TIP: The rice will finish cooking in its own steam, so don't peek!

2
2

• Meanwhile, cut carrot into thin sticks and reserve two portions for lunch. • Trim pea pods and roughly chop. • In a small bowl, combine mayonnaise and the rice wine vinegar. Set aside.

TIP: Grate the carrot, if preferred!

3
3

• In a large frying pan, heat a drizzle of olive oil over high heat. When oil is hot, cook beef mince and mixed sesame seeds, breaking up with a spoon, until browned, 2-3 minutes. • Add ginger paste and remaining garlic and cook until fragrant, 1 minute. • Add oyster sauce, the soy sauce, the brown sugar and sesame oil blend (see ingredients) and stir until bubbling, 1-2 minutes. Transfer to a bowl and cover to keep warm.

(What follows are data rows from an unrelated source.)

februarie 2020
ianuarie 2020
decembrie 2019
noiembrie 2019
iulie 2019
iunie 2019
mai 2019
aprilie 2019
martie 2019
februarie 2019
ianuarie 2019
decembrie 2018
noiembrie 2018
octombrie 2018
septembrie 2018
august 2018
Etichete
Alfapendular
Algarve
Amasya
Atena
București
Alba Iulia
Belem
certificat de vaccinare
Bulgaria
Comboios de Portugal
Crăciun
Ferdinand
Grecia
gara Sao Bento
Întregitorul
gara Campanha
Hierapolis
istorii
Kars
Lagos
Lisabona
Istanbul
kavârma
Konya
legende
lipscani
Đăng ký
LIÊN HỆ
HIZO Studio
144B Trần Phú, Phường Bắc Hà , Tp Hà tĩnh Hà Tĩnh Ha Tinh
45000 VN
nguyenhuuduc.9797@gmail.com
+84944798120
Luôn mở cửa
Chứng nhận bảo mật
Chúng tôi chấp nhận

TIP: For best results, drain the oil from the pan before adding the ginger and garlic.

4
4

• Return pan to medium-high heat with a drizzle of olive oil. Cook pea pods and remaining carrot, tossing, until just tender, 2 minutes. • Set veggies aside on a plate. Cover to keep warm. • Return pan to a high heat with a drizzle of olive oil. Crack in the eggs and fry until the yolks are cooked to your liking, 2-3 minutes.

5
5

• Reserve two portions of beef for lunch. • Divide garlic rice between bowls. Top each bowl with remaining beef, the cooked veggies and a fried egg. • Serve with a dollop of the prepped mayo.

6
6

• When you're ready to pack lunch, slice cucumber into thin sticks. • Divide reserved beef between two microwavable containers. Between two more containers, divide mini flour tortillas, cucumber, mixed salad leaves, reserved carrot and a garlic aioli packet. Refrigerate. • At lunch, microwave beef in 30 second bursts until heated through. Spread aioli over tortilla wraps, then top with veggies and beef. Roll up wraps to serve. Enjoy!